▶ [Action requise 1]:
Citez le texte sur la coudée de Licht entre « D’abord, la coudée » et « par les Égyptiens. », ces deux passages inclus.

▶ [Texte source]:
Dans une intervention sur Nuréa TV, le 27 mai 2021, Quentin Leplat a fait la promotion de son ouvrage sur la coudée de Licht [1].
Nous avons adressé une réponse à Nuréa TV sous cette vidéo, car, il nous semble que les propos de M. Leplat, appuyés par ceux du présentateur, Guillaume, sont d’une part erronés, et d’autre part discréditent les travaux des archéologues et des historiens, sans apporter de preuves. Mais, cette réponse n’a jamais été publiée, montrant ainsi le manque de dialogue des tenants de certaines positions envers les réponses construites des scientifiques. Nous estimons que ce manque de dialogue est lié aux croyances de Monsieur Leplat, diffusées ici par Nuréa TV.
Nous ne nous proposons pas ici de reprendre le livre de M. Leplat et le raisonnement afférent, car nous pensons y revenir dans une étude plus tard. Nous nous proposons juste de reprendre les termes de la réponse adressée à Nuréa TV, et que les animateurs de cette chaîne ont décidé de ne pas publier.
D’abord, la coudée de Licht est très bien documentée... Elle est notamment étudiée par les spécialistes du système oncial (puisque la coudée de Licht fait partie du système oncial, servant notamment aux dessins et aux sculptures). Ainsi, c’est le cas des travaux d’Iversen, publiés en 1973 [2]. Cette coudée appartient à un des deux systèmes de mesure en place en Égypte. Vous en avez une très bonne étude chez Aude Gros de Beller [3]. De plus, le fait qu’elle ne fasse que 70 cm montre que les Égyptiens se servent d’un étalon de 70 cm... pas de 100 cm. Donc, cela ne valide pas du tout l’idée de l’usage du mètre par les Égyptiens.

▶ [Action requise 2]:
Présentez sous forme de liste numérotée les lignes des enregistrements, de la première jusqu'à celle qui contient « unutrašnji sistem ventilacije, prsten », incluse, en omettant les lignes vides.

▶ [Enregistrements à traiter]:

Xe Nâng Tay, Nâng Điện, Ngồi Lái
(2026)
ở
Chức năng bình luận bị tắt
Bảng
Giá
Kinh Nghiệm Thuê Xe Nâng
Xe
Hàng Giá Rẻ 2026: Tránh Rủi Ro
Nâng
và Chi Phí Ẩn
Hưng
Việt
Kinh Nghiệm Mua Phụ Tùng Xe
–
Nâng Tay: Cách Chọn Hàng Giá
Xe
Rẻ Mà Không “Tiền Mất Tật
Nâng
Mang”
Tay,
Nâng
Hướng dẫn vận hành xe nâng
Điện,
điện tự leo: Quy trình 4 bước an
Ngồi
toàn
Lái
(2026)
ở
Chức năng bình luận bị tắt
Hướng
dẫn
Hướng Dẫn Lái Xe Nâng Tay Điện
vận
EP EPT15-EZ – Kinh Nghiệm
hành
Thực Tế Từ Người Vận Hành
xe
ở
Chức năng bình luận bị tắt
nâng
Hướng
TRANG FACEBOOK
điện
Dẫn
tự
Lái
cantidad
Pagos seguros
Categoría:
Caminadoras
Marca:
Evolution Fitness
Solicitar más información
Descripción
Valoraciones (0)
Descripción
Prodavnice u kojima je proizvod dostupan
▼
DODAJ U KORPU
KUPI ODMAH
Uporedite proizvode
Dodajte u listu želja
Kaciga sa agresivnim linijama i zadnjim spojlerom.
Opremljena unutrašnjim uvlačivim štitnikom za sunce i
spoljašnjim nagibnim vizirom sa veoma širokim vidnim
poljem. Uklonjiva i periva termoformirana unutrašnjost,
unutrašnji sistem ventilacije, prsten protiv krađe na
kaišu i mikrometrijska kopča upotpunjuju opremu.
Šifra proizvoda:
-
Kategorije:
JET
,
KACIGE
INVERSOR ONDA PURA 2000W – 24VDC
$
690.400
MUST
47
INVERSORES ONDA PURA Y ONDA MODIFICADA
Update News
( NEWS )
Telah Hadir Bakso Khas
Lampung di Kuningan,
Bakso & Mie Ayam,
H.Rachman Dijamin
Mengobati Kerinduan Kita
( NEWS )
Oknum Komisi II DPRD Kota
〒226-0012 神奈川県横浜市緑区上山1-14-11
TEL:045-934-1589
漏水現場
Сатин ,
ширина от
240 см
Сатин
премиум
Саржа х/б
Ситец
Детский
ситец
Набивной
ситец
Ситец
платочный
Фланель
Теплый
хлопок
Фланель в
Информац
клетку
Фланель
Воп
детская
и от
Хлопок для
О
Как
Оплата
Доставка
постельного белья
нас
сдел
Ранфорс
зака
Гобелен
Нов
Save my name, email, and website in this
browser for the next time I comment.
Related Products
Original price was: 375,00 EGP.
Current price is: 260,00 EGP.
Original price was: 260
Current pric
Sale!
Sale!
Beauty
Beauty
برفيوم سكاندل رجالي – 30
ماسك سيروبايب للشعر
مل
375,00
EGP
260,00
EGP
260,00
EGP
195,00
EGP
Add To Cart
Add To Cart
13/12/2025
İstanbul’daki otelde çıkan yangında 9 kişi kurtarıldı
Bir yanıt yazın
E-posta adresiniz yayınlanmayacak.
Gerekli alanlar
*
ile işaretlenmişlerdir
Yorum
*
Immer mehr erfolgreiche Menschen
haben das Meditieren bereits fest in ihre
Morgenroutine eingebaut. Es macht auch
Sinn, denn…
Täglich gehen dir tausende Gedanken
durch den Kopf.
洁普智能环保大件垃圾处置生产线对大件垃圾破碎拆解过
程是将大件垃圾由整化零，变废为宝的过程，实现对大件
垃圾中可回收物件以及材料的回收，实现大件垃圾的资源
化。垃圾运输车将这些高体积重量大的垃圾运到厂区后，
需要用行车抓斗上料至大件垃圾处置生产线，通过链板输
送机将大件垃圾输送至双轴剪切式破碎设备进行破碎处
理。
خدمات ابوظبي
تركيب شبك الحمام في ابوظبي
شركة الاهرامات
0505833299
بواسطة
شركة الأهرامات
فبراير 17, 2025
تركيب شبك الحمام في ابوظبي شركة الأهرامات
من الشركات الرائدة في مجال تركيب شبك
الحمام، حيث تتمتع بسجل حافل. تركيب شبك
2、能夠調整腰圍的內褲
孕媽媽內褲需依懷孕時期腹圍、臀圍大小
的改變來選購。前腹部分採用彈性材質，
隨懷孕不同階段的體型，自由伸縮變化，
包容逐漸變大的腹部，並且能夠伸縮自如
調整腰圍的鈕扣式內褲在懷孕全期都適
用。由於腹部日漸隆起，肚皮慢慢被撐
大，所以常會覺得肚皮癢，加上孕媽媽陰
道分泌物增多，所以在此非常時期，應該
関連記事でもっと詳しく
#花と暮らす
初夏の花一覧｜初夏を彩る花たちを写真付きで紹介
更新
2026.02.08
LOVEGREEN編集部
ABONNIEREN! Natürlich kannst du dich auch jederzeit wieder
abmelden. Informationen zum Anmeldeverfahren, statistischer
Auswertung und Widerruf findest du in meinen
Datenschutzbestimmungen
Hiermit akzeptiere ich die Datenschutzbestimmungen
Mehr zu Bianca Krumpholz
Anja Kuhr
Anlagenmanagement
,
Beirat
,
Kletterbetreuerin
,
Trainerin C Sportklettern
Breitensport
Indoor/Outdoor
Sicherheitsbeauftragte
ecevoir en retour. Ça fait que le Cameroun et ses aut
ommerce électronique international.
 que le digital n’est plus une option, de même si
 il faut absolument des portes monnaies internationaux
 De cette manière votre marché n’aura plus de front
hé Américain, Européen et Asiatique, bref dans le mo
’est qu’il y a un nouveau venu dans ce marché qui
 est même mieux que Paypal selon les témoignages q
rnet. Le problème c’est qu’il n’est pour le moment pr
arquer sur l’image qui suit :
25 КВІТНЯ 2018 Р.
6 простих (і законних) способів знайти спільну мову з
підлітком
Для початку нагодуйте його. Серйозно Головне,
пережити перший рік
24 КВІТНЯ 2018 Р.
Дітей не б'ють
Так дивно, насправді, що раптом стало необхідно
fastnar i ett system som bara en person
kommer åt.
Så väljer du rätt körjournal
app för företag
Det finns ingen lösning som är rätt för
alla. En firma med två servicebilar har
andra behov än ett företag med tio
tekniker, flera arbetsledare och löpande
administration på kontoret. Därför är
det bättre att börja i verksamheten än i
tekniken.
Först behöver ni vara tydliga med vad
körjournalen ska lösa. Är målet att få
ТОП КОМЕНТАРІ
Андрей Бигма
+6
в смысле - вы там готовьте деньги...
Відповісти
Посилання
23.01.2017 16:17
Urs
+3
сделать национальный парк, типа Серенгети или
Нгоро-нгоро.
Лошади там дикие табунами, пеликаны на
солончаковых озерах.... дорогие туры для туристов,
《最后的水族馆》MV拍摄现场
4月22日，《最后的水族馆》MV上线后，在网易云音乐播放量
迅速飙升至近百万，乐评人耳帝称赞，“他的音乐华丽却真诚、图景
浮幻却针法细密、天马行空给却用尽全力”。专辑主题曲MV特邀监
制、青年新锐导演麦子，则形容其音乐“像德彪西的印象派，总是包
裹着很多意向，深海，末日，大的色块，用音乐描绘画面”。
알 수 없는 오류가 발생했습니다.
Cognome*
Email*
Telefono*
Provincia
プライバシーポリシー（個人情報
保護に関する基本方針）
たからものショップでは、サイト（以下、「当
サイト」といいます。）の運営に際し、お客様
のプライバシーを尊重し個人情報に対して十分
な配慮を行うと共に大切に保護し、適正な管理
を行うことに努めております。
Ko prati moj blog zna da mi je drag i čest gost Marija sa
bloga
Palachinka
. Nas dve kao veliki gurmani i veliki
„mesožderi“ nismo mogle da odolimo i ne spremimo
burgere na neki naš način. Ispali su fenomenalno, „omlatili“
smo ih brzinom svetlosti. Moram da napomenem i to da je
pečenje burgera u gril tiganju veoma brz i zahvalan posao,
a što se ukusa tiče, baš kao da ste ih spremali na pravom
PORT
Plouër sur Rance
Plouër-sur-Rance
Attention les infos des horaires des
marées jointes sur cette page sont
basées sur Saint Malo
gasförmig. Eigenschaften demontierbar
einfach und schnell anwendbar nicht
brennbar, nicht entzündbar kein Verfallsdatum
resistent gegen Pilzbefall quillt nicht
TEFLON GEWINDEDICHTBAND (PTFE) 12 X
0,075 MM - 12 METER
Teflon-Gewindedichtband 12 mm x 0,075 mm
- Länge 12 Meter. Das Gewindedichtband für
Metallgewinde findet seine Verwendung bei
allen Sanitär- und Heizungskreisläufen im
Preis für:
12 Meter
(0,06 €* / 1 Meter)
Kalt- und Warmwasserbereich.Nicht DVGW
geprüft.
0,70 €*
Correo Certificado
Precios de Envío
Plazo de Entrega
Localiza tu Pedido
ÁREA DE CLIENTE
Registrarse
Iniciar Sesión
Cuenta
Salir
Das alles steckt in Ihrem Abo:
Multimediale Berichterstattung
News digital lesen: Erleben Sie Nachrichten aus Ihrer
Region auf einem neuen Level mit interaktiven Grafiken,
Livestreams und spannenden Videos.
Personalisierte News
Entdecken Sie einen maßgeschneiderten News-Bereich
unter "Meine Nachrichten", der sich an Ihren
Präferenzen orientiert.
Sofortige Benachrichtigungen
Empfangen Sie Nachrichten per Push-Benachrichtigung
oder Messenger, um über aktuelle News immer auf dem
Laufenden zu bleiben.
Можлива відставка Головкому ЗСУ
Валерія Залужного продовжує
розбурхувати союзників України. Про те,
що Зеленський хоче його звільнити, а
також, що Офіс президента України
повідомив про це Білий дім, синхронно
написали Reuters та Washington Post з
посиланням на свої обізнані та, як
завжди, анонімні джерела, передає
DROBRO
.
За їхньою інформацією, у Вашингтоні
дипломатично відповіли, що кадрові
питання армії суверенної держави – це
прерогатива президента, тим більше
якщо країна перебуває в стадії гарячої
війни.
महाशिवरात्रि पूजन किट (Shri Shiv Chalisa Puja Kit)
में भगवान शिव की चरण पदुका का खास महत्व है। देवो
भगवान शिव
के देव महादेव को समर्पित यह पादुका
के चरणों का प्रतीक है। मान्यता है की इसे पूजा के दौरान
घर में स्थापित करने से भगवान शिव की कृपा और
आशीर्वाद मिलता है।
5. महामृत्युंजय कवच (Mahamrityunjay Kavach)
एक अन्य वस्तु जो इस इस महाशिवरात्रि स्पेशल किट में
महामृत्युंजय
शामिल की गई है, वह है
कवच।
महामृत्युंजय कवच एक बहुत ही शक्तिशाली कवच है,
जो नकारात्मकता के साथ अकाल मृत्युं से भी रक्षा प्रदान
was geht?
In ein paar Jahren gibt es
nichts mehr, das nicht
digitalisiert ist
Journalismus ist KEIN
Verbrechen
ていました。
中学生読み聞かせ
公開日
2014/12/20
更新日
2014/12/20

▶ [Résultat attendu 1]:
D’abord, la coudée de Licht est très bien documentée... Elle est notamment étudiée par les spécialistes du système oncial (puisque la coudée de Licht fait partie du système oncial, servant notamment aux dessins et aux sculptures). Ainsi, c’est le cas des travaux d’Iversen, publiés en 1973 [2]. Cette coudée appartient à un des deux systèmes de mesure en place en Égypte. Vous en avez une très bonne étude chez Aude Gros de Beller [3]. De plus, le fait qu’elle ne fasse que 70 cm montre que les Égyptiens se servent d’un étalon de 70 cm... pas de 100 cm. Donc, cela ne valide pas du tout l’idée de l’usage du mètre par les Égyptiens.

▶ [Résultat attendu 2]:
1. Xe Nâng Tay, Nâng Điện, Ngồi Lái
2. (2026)
3. ở
4. Chức năng bình luận bị tắt
5. Bảng
6. Giá
7. Kinh Nghiệm Thuê Xe Nâng
8. Xe
9. Hàng Giá Rẻ 2026: Tránh Rủi Ro
10. Nâng
11. và Chi Phí Ẩn
12. Hưng
13. Việt
14. Kinh Nghiệm Mua Phụ Tùng Xe
15. –
16. Nâng Tay: Cách Chọn Hàng Giá
17. Xe
18. Rẻ Mà Không “Tiền Mất Tật
19. Nâng
20. Mang”
21. Tay,
22. Nâng
23. Hướng dẫn vận hành xe nâng
24. Điện,
25. điện tự leo: Quy trình 4 bước an
26. Ngồi
27. toàn
28. Lái
29. (2026)
30. ở
31. Chức năng bình luận bị tắt
32. Hướng
33. dẫn
34. Hướng Dẫn Lái Xe Nâng Tay Điện
35. vận
36. EP EPT15-EZ – Kinh Nghiệm
37. hành
38. Thực Tế Từ Người Vận Hành
39. xe
40. ở
41. Chức năng bình luận bị tắt
42. nâng
43. Hướng
44. TRANG FACEBOOK
45. điện
46. Dẫn
47. tự
48. Lái
49. cantidad
50. Pagos seguros
51. Categoría:
52. Caminadoras
53. Marca:
54. Evolution Fitness
55. Solicitar más información
56. Descripción
57. Valoraciones (0)
58. Descripción
59. Prodavnice u kojima je proizvod dostupan
60. ▼
61. DODAJ U KORPU
62. KUPI ODMAH
63. Uporedite proizvode
64. Dodajte u listu želja
65. Kaciga sa agresivnim linijama i zadnjim spojlerom.
66. Opremljena unutrašnjim uvlačivim štitnikom za sunce i
67. spoljašnjim nagibnim vizirom sa veoma širokim vidnim
68. poljem. Uklonjiva i periva termoformirana unutrašnjost,
69. unutrašnji sistem ventilacije, prsten protiv krađe na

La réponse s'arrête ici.